### [Petunjuk Kerja]
Apa kepanjangan TUPOKSI menurut teks tentang tenggelamnya kapal di Danau Toba?

### [Teks Bacaan]

Pasca Tenggelamnya Kapal di Danau Toba Pekan Lalu, Kepala BPODT Haruskah Mundur?

Umum386 Dilihat

Oleh: Emrus Sihombing
Ketika beberapa media massa online memuat pandangan saya, pasca tenggelamnya kapal di Danau Toba, bahwa Kepala BPODT sejatinya mundur dan mengganti semua pejabat di badan itu, banyak kalangan mengapresiasi lewat HP saya, namun hanya dua orang melalui salah satu group WA yang saya ikuti  mempersoalkan bahwa itu bukan TUPOKSI (Tugas Pokok dan Fungsi) BPODT.
Suka tidak suka harus diakui, terjadinya peristiwa yang memilukan, tenggelamnya kapal di kawasan Danau Toba satu pekan lalu, sekaligus menunjukkan lemahnya kepemiminan, manajemen, koordinasi, dan komunikasi di BPODT.
Media massa dalam dan luar negeri meliput dengan menyajikan dalam bentuk narasi, audio dan video bahwa korban berteriak minta tolong. “Tolong-tolong!”,  itulah jeritan para korban berulang-ulang, sambil berusaha berenang apa adanya tanpa alat pelampung untuk menyelamatkan diri. 
Melalui berbagai media, dunia menyaksikan ratusan korban dari
tenggelamnya kapal tersebut. Oleh karena itu, pasti berdampak buruk terhadap peningkatan jumlah wisatawan domestik maupun manca negara yang berkunjung ke Danau Toba. Artinya, upaya dan biaya promosi wisata yang selama ini digunakan oleh BPODT terancam menjadi sia-sia.
Sebab, membangun citra baru lebih mudah dan biaya lebih murah dibanding memperbaiki citra yang sudah rusak. Peristiwa tenggelamnya kapal tersebut pasti menimbulkan citra sangat buruk terhadap pengelolaan wisata di Danau Toba.

### [Data Berikut]
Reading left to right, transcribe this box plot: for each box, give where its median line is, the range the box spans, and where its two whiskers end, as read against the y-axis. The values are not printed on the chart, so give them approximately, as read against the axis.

### [Penyelesaian Soal]
Tugas Pokok dan Fungsi.